=== Begin Enclosure ===

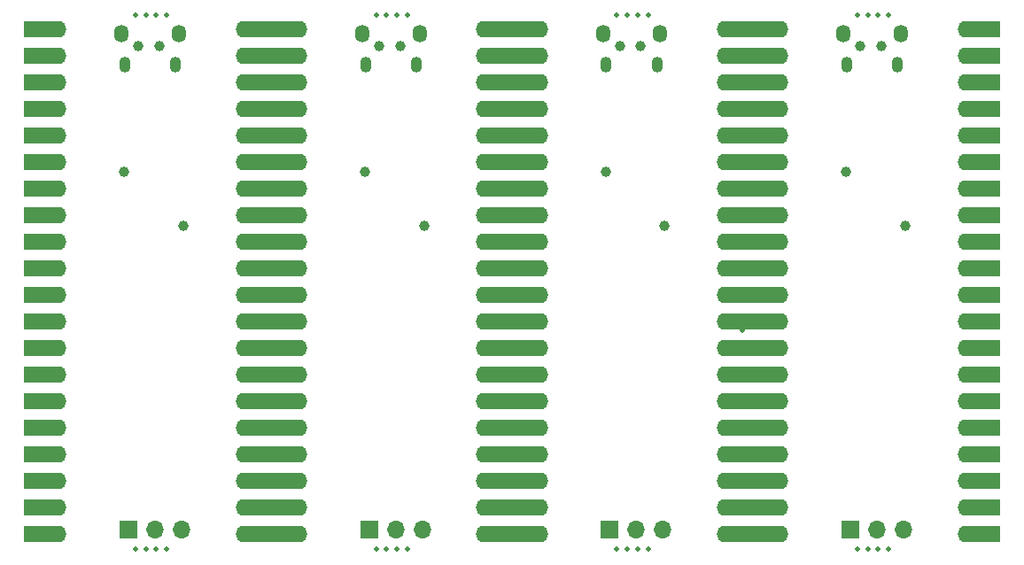
<source format=gbr>
%TF.GenerationSoftware,KiCad,Pcbnew,7.0.6*%
%TF.CreationDate,2023-08-25T07:23:32+07:00*%
%TF.ProjectId,Pico2040-Modular-Rev2-MP,5069636f-3230-4343-902d-4d6f64756c61,rev?*%
%TF.SameCoordinates,Original*%
%TF.FileFunction,Soldermask,Bot*%
%TF.FilePolarity,Negative*%
%FSLAX46Y46*%
G04 Gerber Fmt 4.6, Leading zero omitted, Abs format (unit mm)*
G04 Created by KiCad (PCBNEW 7.0.6) date 2023-08-25 07:23:32*
%MOMM*%
%LPD*%
G01*
G04 APERTURE LIST*
%ADD10C,1.000000*%
%ADD11R,3.200000X1.600000*%
%ADD12O,1.700000X1.600000*%
%ADD13C,0.500000*%
%ADD14R,1.700000X1.700000*%
%ADD15O,1.700000X1.700000*%
%ADD16O,1.350000X1.700000*%
%ADD17O,1.100000X1.500000*%
G04 APERTURE END LIST*
D10*
%TO.C,TP3*%
X119600000Y-47100000D03*
%TD*%
%TO.C,TP1*%
X69300000Y-29900000D03*
%TD*%
%TO.C,TP2*%
X117300000Y-29900000D03*
%TD*%
%TO.C,TP3*%
X96600000Y-47100000D03*
%TD*%
%TO.C,TP4*%
X113950000Y-41925000D03*
%TD*%
%TO.C,TP4*%
X67950000Y-41925000D03*
%TD*%
D11*
%TO.C,J3*%
X104010000Y-28300000D03*
D12*
X102400000Y-28300000D03*
D11*
X104010000Y-30840000D03*
D12*
X102400000Y-30840000D03*
D11*
X104010000Y-33380000D03*
D12*
X102400000Y-33380000D03*
D11*
X104010000Y-35920000D03*
D12*
X102400000Y-35920000D03*
D11*
X104010000Y-38460000D03*
D12*
X102400000Y-38460000D03*
D11*
X104010000Y-41000000D03*
D12*
X102400000Y-41000000D03*
D11*
X104010000Y-43540000D03*
D12*
X102400000Y-43540000D03*
D11*
X104010000Y-46080000D03*
D12*
X102400000Y-46080000D03*
D11*
X104010000Y-48620000D03*
D12*
X102400000Y-48620000D03*
D11*
X104010000Y-51160000D03*
D12*
X102400000Y-51160000D03*
D11*
X104010000Y-53700000D03*
D12*
X102400000Y-53700000D03*
D11*
X104010000Y-56240000D03*
D12*
X102400000Y-56240000D03*
D11*
X104010000Y-58780000D03*
D12*
X102400000Y-58780000D03*
D11*
X104010000Y-61320000D03*
D12*
X102400000Y-61320000D03*
D11*
X104010000Y-63860000D03*
D12*
X102400000Y-63860000D03*
D11*
X104010000Y-66400000D03*
D12*
X102400000Y-66400000D03*
D11*
X104010000Y-68940000D03*
D12*
X102400000Y-68940000D03*
D11*
X104010000Y-71480000D03*
D12*
X102400000Y-71480000D03*
D11*
X104010000Y-74020000D03*
D12*
X102400000Y-74020000D03*
D11*
X104010000Y-76560000D03*
D12*
X102400000Y-76560000D03*
%TD*%
D10*
%TO.C,TP4*%
X90950000Y-41925000D03*
%TD*%
%TO.C,TP4*%
X136950000Y-41925000D03*
%TD*%
D11*
%TO.C,J3*%
X81010000Y-28300000D03*
D12*
X79400000Y-28300000D03*
D11*
X81010000Y-30840000D03*
D12*
X79400000Y-30840000D03*
D11*
X81010000Y-33380000D03*
D12*
X79400000Y-33380000D03*
D11*
X81010000Y-35920000D03*
D12*
X79400000Y-35920000D03*
D11*
X81010000Y-38460000D03*
D12*
X79400000Y-38460000D03*
D11*
X81010000Y-41000000D03*
D12*
X79400000Y-41000000D03*
D11*
X81010000Y-43540000D03*
D12*
X79400000Y-43540000D03*
D11*
X81010000Y-46080000D03*
D12*
X79400000Y-46080000D03*
D11*
X81010000Y-48620000D03*
D12*
X79400000Y-48620000D03*
D11*
X81010000Y-51160000D03*
D12*
X79400000Y-51160000D03*
D11*
X81010000Y-53700000D03*
D12*
X79400000Y-53700000D03*
D11*
X81010000Y-56240000D03*
D12*
X79400000Y-56240000D03*
D11*
X81010000Y-58780000D03*
D12*
X79400000Y-58780000D03*
D11*
X81010000Y-61320000D03*
D12*
X79400000Y-61320000D03*
D11*
X81010000Y-63860000D03*
D12*
X79400000Y-63860000D03*
D11*
X81010000Y-66400000D03*
D12*
X79400000Y-66400000D03*
D11*
X81010000Y-68940000D03*
D12*
X79400000Y-68940000D03*
D11*
X81010000Y-71480000D03*
D12*
X79400000Y-71480000D03*
D11*
X81010000Y-74020000D03*
D12*
X79400000Y-74020000D03*
D11*
X81010000Y-76560000D03*
D12*
X79400000Y-76560000D03*
%TD*%
D10*
%TO.C,TP1*%
X115300000Y-29900000D03*
%TD*%
%TO.C,TP3*%
X73600000Y-47100000D03*
%TD*%
%TO.C,TP1*%
X92300000Y-29900000D03*
%TD*%
D11*
%TO.C,J3*%
X127010000Y-28300000D03*
D12*
X125400000Y-28300000D03*
D11*
X127010000Y-30840000D03*
D12*
X125400000Y-30840000D03*
D11*
X127010000Y-33380000D03*
D12*
X125400000Y-33380000D03*
D11*
X127010000Y-35920000D03*
D12*
X125400000Y-35920000D03*
D11*
X127010000Y-38460000D03*
D12*
X125400000Y-38460000D03*
D11*
X127010000Y-41000000D03*
D12*
X125400000Y-41000000D03*
D11*
X127010000Y-43540000D03*
D12*
X125400000Y-43540000D03*
D11*
X127010000Y-46080000D03*
D12*
X125400000Y-46080000D03*
D11*
X127010000Y-48620000D03*
D12*
X125400000Y-48620000D03*
D11*
X127010000Y-51160000D03*
D12*
X125400000Y-51160000D03*
D11*
X127010000Y-53700000D03*
D12*
X125400000Y-53700000D03*
D11*
X127010000Y-56240000D03*
D12*
X125400000Y-56240000D03*
D11*
X127010000Y-58780000D03*
D12*
X125400000Y-58780000D03*
D11*
X127010000Y-61320000D03*
D12*
X125400000Y-61320000D03*
D11*
X127010000Y-63860000D03*
D12*
X125400000Y-63860000D03*
D11*
X127010000Y-66400000D03*
D12*
X125400000Y-66400000D03*
D11*
X127010000Y-68940000D03*
D12*
X125400000Y-68940000D03*
D11*
X127010000Y-71480000D03*
D12*
X125400000Y-71480000D03*
D11*
X127010000Y-74020000D03*
D12*
X125400000Y-74020000D03*
D11*
X127010000Y-76560000D03*
D12*
X125400000Y-76560000D03*
%TD*%
D10*
%TO.C,TP3*%
X142600000Y-47100000D03*
%TD*%
%TO.C,TP2*%
X140300000Y-29900000D03*
%TD*%
%TO.C,TP2*%
X71300000Y-29900000D03*
%TD*%
%TO.C,TP1*%
X138300000Y-29900000D03*
%TD*%
%TO.C,TP2*%
X94300000Y-29900000D03*
%TD*%
D11*
%TO.C,J3*%
X150010000Y-28300000D03*
D12*
X148400000Y-28300000D03*
D11*
X150010000Y-30840000D03*
D12*
X148400000Y-30840000D03*
D11*
X150010000Y-33380000D03*
D12*
X148400000Y-33380000D03*
D11*
X150010000Y-35920000D03*
D12*
X148400000Y-35920000D03*
D11*
X150010000Y-38460000D03*
D12*
X148400000Y-38460000D03*
D11*
X150010000Y-41000000D03*
D12*
X148400000Y-41000000D03*
D11*
X150010000Y-43540000D03*
D12*
X148400000Y-43540000D03*
D11*
X150010000Y-46080000D03*
D12*
X148400000Y-46080000D03*
D11*
X150010000Y-48620000D03*
D12*
X148400000Y-48620000D03*
D11*
X150010000Y-51160000D03*
D12*
X148400000Y-51160000D03*
D11*
X150010000Y-53700000D03*
D12*
X148400000Y-53700000D03*
D11*
X150010000Y-56240000D03*
D12*
X148400000Y-56240000D03*
D11*
X150010000Y-58780000D03*
D12*
X148400000Y-58780000D03*
D11*
X150010000Y-61320000D03*
D12*
X148400000Y-61320000D03*
D11*
X150010000Y-63860000D03*
D12*
X148400000Y-63860000D03*
D11*
X150010000Y-66400000D03*
D12*
X148400000Y-66400000D03*
D11*
X150010000Y-68940000D03*
D12*
X148400000Y-68940000D03*
D11*
X150010000Y-71480000D03*
D12*
X148400000Y-71480000D03*
D11*
X150010000Y-74020000D03*
D12*
X148400000Y-74020000D03*
D11*
X150010000Y-76560000D03*
D12*
X148400000Y-76560000D03*
%TD*%
D13*
%TO.C,REF\u002A\u002A*%
X138000000Y-27000000D03*
%TD*%
%TO.C,REF\u002A\u002A*%
X106000000Y-56100000D03*
%TD*%
%TO.C,REF\u002A\u002A*%
X141000000Y-78000000D03*
%TD*%
%TO.C,REF\u002A\u002A*%
X95000000Y-78000000D03*
%TD*%
%TO.C,REF\u002A\u002A*%
X140000000Y-27000000D03*
%TD*%
%TO.C,REF\u002A\u002A*%
X69000000Y-27000000D03*
%TD*%
%TO.C,REF\u002A\u002A*%
X129000000Y-66300000D03*
%TD*%
%TO.C,REF\u002A\u002A*%
X83000000Y-56100000D03*
%TD*%
%TO.C,REF\u002A\u002A*%
X72000000Y-27000000D03*
%TD*%
%TO.C,REF\u002A\u002A*%
X81000000Y-66300000D03*
%TD*%
%TO.C,REF\u002A\u002A*%
X72000000Y-78000000D03*
%TD*%
D14*
%TO.C,J4*%
X137325000Y-76125000D03*
D15*
X139865000Y-76125000D03*
X142405000Y-76125000D03*
%TD*%
D13*
%TO.C,REF\u002A\u002A*%
X115000000Y-27000000D03*
%TD*%
%TO.C,REF\u002A\u002A*%
X116000000Y-78000000D03*
%TD*%
%TO.C,REF\u002A\u002A*%
X83000000Y-66300000D03*
%TD*%
%TO.C,REF\u002A\u002A*%
X104000000Y-66300000D03*
%TD*%
D11*
%TO.C,J2*%
X59990000Y-28300000D03*
D12*
X61600000Y-28300000D03*
D11*
X59990000Y-30840000D03*
D12*
X61600000Y-30840000D03*
D11*
X59990000Y-33380000D03*
D12*
X61600000Y-33380000D03*
D11*
X59990000Y-35920000D03*
D12*
X61600000Y-35920000D03*
D11*
X59990000Y-38460000D03*
D12*
X61600000Y-38460000D03*
D11*
X59990000Y-41000000D03*
D12*
X61600000Y-41000000D03*
D11*
X59990000Y-43540000D03*
D12*
X61600000Y-43540000D03*
D11*
X59990000Y-46080000D03*
D12*
X61600000Y-46080000D03*
D11*
X59990000Y-48620000D03*
D12*
X61600000Y-48620000D03*
D11*
X59990000Y-51160000D03*
D12*
X61600000Y-51160000D03*
D11*
X59990000Y-53700000D03*
D12*
X61600000Y-53700000D03*
D11*
X59990000Y-56240000D03*
D12*
X61600000Y-56240000D03*
D11*
X59990000Y-58780000D03*
D12*
X61600000Y-58780000D03*
D11*
X59990000Y-61320000D03*
D12*
X61600000Y-61320000D03*
D11*
X59990000Y-63860000D03*
D12*
X61600000Y-63860000D03*
D11*
X59990000Y-66400000D03*
D12*
X61600000Y-66400000D03*
D11*
X59990000Y-68940000D03*
D12*
X61600000Y-68940000D03*
D11*
X59990000Y-71480000D03*
D12*
X61600000Y-71480000D03*
D11*
X59990000Y-74020000D03*
D12*
X61600000Y-74020000D03*
D11*
X59990000Y-76560000D03*
D12*
X61600000Y-76560000D03*
%TD*%
D14*
%TO.C,J4*%
X68325000Y-76125000D03*
D15*
X70865000Y-76125000D03*
X73405000Y-76125000D03*
%TD*%
D13*
%TO.C,REF\u002A\u002A*%
X117000000Y-27000000D03*
%TD*%
%TO.C,REF\u002A\u002A*%
X138000000Y-78000000D03*
%TD*%
%TO.C,REF\u002A\u002A*%
X127000000Y-56100000D03*
%TD*%
%TO.C,REF\u002A\u002A*%
X127000000Y-66300000D03*
%TD*%
%TO.C,REF\u002A\u002A*%
X104000000Y-56100000D03*
%TD*%
%TO.C,REF\u002A\u002A*%
X139000000Y-27000000D03*
%TD*%
%TO.C,REF\u002A\u002A*%
X81000000Y-56100000D03*
%TD*%
%TO.C,REF\u002A\u002A*%
X71000000Y-27000000D03*
%TD*%
D14*
%TO.C,J4*%
X114325000Y-76125000D03*
D15*
X116865000Y-76125000D03*
X119405000Y-76125000D03*
%TD*%
D13*
%TO.C,REF\u002A\u002A*%
X70000000Y-27000000D03*
%TD*%
%TO.C,REF\u002A\u002A*%
X118000000Y-78000000D03*
%TD*%
%TO.C,REF\u002A\u002A*%
X104000000Y-45900000D03*
%TD*%
%TO.C,REF\u002A\u002A*%
X106000000Y-35700000D03*
%TD*%
%TO.C,REF\u002A\u002A*%
X94000000Y-78000000D03*
%TD*%
%TO.C,REF\u002A\u002A*%
X139000000Y-78000000D03*
%TD*%
%TO.C,REF\u002A\u002A*%
X70000000Y-78000000D03*
%TD*%
%TO.C,REF\u002A\u002A*%
X69000000Y-78000000D03*
%TD*%
%TO.C,REF\u002A\u002A*%
X116000000Y-27000000D03*
%TD*%
D16*
%TO.C,J1*%
X142160000Y-28700000D03*
D17*
X141850000Y-31700000D03*
X137010000Y-31700000D03*
D16*
X136700000Y-28700000D03*
%TD*%
D11*
%TO.C,J2*%
X128990000Y-28300000D03*
D12*
X130600000Y-28300000D03*
D11*
X128990000Y-30840000D03*
D12*
X130600000Y-30840000D03*
D11*
X128990000Y-33380000D03*
D12*
X130600000Y-33380000D03*
D11*
X128990000Y-35920000D03*
D12*
X130600000Y-35920000D03*
D11*
X128990000Y-38460000D03*
D12*
X130600000Y-38460000D03*
D11*
X128990000Y-41000000D03*
D12*
X130600000Y-41000000D03*
D11*
X128990000Y-43540000D03*
D12*
X130600000Y-43540000D03*
D11*
X128990000Y-46080000D03*
D12*
X130600000Y-46080000D03*
D11*
X128990000Y-48620000D03*
D12*
X130600000Y-48620000D03*
D11*
X128990000Y-51160000D03*
D12*
X130600000Y-51160000D03*
D11*
X128990000Y-53700000D03*
D12*
X130600000Y-53700000D03*
D11*
X128990000Y-56240000D03*
D12*
X130600000Y-56240000D03*
D11*
X128990000Y-58780000D03*
D12*
X130600000Y-58780000D03*
D11*
X128990000Y-61320000D03*
D12*
X130600000Y-61320000D03*
D11*
X128990000Y-63860000D03*
D12*
X130600000Y-63860000D03*
D11*
X128990000Y-66400000D03*
D12*
X130600000Y-66400000D03*
D11*
X128990000Y-68940000D03*
D12*
X130600000Y-68940000D03*
D11*
X128990000Y-71480000D03*
D12*
X130600000Y-71480000D03*
D11*
X128990000Y-74020000D03*
D12*
X130600000Y-74020000D03*
D11*
X128990000Y-76560000D03*
D12*
X130600000Y-76560000D03*
%TD*%
D13*
%TO.C,REF\u002A\u002A*%
X104000000Y-35700000D03*
%TD*%
%TO.C,REF\u002A\u002A*%
X129000000Y-56100000D03*
%TD*%
%TO.C,REF\u002A\u002A*%
X141000000Y-27000000D03*
%TD*%
%TO.C,REF\u002A\u002A*%
X95000000Y-27000000D03*
%TD*%
%TO.C,REF\u002A\u002A*%
X127000000Y-45900000D03*
%TD*%
%TO.C,REF\u002A\u002A*%
X93000000Y-78000000D03*
%TD*%
%TO.C,REF\u002A\u002A*%
X127000000Y-35700000D03*
%TD*%
%TO.C,REF\u002A\u002A*%
X127000000Y-57100000D03*
%TD*%
D16*
%TO.C,J1*%
X96160000Y-28700000D03*
D17*
X95850000Y-31700000D03*
X91010000Y-31700000D03*
D16*
X90700000Y-28700000D03*
%TD*%
%TO.C,J1*%
X119160000Y-28700000D03*
D17*
X118850000Y-31700000D03*
X114010000Y-31700000D03*
D16*
X113700000Y-28700000D03*
%TD*%
D11*
%TO.C,J2*%
X82990000Y-28300000D03*
D12*
X84600000Y-28300000D03*
D11*
X82990000Y-30840000D03*
D12*
X84600000Y-30840000D03*
D11*
X82990000Y-33380000D03*
D12*
X84600000Y-33380000D03*
D11*
X82990000Y-35920000D03*
D12*
X84600000Y-35920000D03*
D11*
X82990000Y-38460000D03*
D12*
X84600000Y-38460000D03*
D11*
X82990000Y-41000000D03*
D12*
X84600000Y-41000000D03*
D11*
X82990000Y-43540000D03*
D12*
X84600000Y-43540000D03*
D11*
X82990000Y-46080000D03*
D12*
X84600000Y-46080000D03*
D11*
X82990000Y-48620000D03*
D12*
X84600000Y-48620000D03*
D11*
X82990000Y-51160000D03*
D12*
X84600000Y-51160000D03*
D11*
X82990000Y-53700000D03*
D12*
X84600000Y-53700000D03*
D11*
X82990000Y-56240000D03*
D12*
X84600000Y-56240000D03*
D11*
X82990000Y-58780000D03*
D12*
X84600000Y-58780000D03*
D11*
X82990000Y-61320000D03*
D12*
X84600000Y-61320000D03*
D11*
X82990000Y-63860000D03*
D12*
X84600000Y-63860000D03*
D11*
X82990000Y-66400000D03*
D12*
X84600000Y-66400000D03*
D11*
X82990000Y-68940000D03*
D12*
X84600000Y-68940000D03*
D11*
X82990000Y-71480000D03*
D12*
X84600000Y-71480000D03*
D11*
X82990000Y-74020000D03*
D12*
X84600000Y-74020000D03*
D11*
X82990000Y-76560000D03*
D12*
X84600000Y-76560000D03*
%TD*%
D11*
%TO.C,J2*%
X105990000Y-28300000D03*
D12*
X107600000Y-28300000D03*
D11*
X105990000Y-30840000D03*
D12*
X107600000Y-30840000D03*
D11*
X105990000Y-33380000D03*
D12*
X107600000Y-33380000D03*
D11*
X105990000Y-35920000D03*
D12*
X107600000Y-35920000D03*
D11*
X105990000Y-38460000D03*
D12*
X107600000Y-38460000D03*
D11*
X105990000Y-41000000D03*
D12*
X107600000Y-41000000D03*
D11*
X105990000Y-43540000D03*
D12*
X107600000Y-43540000D03*
D11*
X105990000Y-46080000D03*
D12*
X107600000Y-46080000D03*
D11*
X105990000Y-48620000D03*
D12*
X107600000Y-48620000D03*
D11*
X105990000Y-51160000D03*
D12*
X107600000Y-51160000D03*
D11*
X105990000Y-53700000D03*
D12*
X107600000Y-53700000D03*
D11*
X105990000Y-56240000D03*
D12*
X107600000Y-56240000D03*
D11*
X105990000Y-58780000D03*
D12*
X107600000Y-58780000D03*
D11*
X105990000Y-61320000D03*
D12*
X107600000Y-61320000D03*
D11*
X105990000Y-63860000D03*
D12*
X107600000Y-63860000D03*
D11*
X105990000Y-66400000D03*
D12*
X107600000Y-66400000D03*
D11*
X105990000Y-68940000D03*
D12*
X107600000Y-68940000D03*
D11*
X105990000Y-71480000D03*
D12*
X107600000Y-71480000D03*
D11*
X105990000Y-74020000D03*
D12*
X107600000Y-74020000D03*
D11*
X105990000Y-76560000D03*
D12*
X107600000Y-76560000D03*
%TD*%
D16*
%TO.C,J1*%
X73160000Y-28700000D03*
D17*
X72850000Y-31700000D03*
X68010000Y-31700000D03*
D16*
X67700000Y-28700000D03*
%TD*%
D13*
%TO.C,REF\u002A\u002A*%
X93000000Y-27000000D03*
%TD*%
%TO.C,REF\u002A\u002A*%
X71000000Y-78000000D03*
%TD*%
%TO.C,REF\u002A\u002A*%
X115000000Y-78000000D03*
%TD*%
%TO.C,REF\u002A\u002A*%
X81000000Y-45900000D03*
%TD*%
%TO.C,REF\u002A\u002A*%
X118000000Y-27000000D03*
%TD*%
%TO.C,REF\u002A\u002A*%
X81000000Y-35700000D03*
%TD*%
%TO.C,REF\u002A\u002A*%
X117000000Y-78000000D03*
%TD*%
%TO.C,REF\u002A\u002A*%
X92000000Y-27000000D03*
%TD*%
%TO.C,REF\u002A\u002A*%
X83000000Y-45900000D03*
%TD*%
D14*
%TO.C,J4*%
X91325000Y-76125000D03*
D15*
X93865000Y-76125000D03*
X96405000Y-76125000D03*
%TD*%
D13*
%TO.C,REF\u002A\u002A*%
X94000000Y-27000000D03*
%TD*%
%TO.C,REF\u002A\u002A*%
X129000000Y-45900000D03*
%TD*%
%TO.C,REF\u002A\u002A*%
X140000000Y-78000000D03*
%TD*%
%TO.C,REF\u002A\u002A*%
X129000000Y-35700000D03*
%TD*%
%TO.C,REF\u002A\u002A*%
X106000000Y-66300000D03*
%TD*%
%TO.C,REF\u002A\u002A*%
X106000000Y-45900000D03*
%TD*%
%TO.C,REF\u002A\u002A*%
X92000000Y-78000000D03*
%TD*%
%TO.C,REF\u002A\u002A*%
X83000000Y-35700000D03*
%TD*%
M02*

</source>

=== End Enclosure ===

**Instructions to follow**
Your answer should be every line above that contains the word "LIST".

**Output for this task**
G04 APERTURE LIST*
G04 APERTURE END LIST*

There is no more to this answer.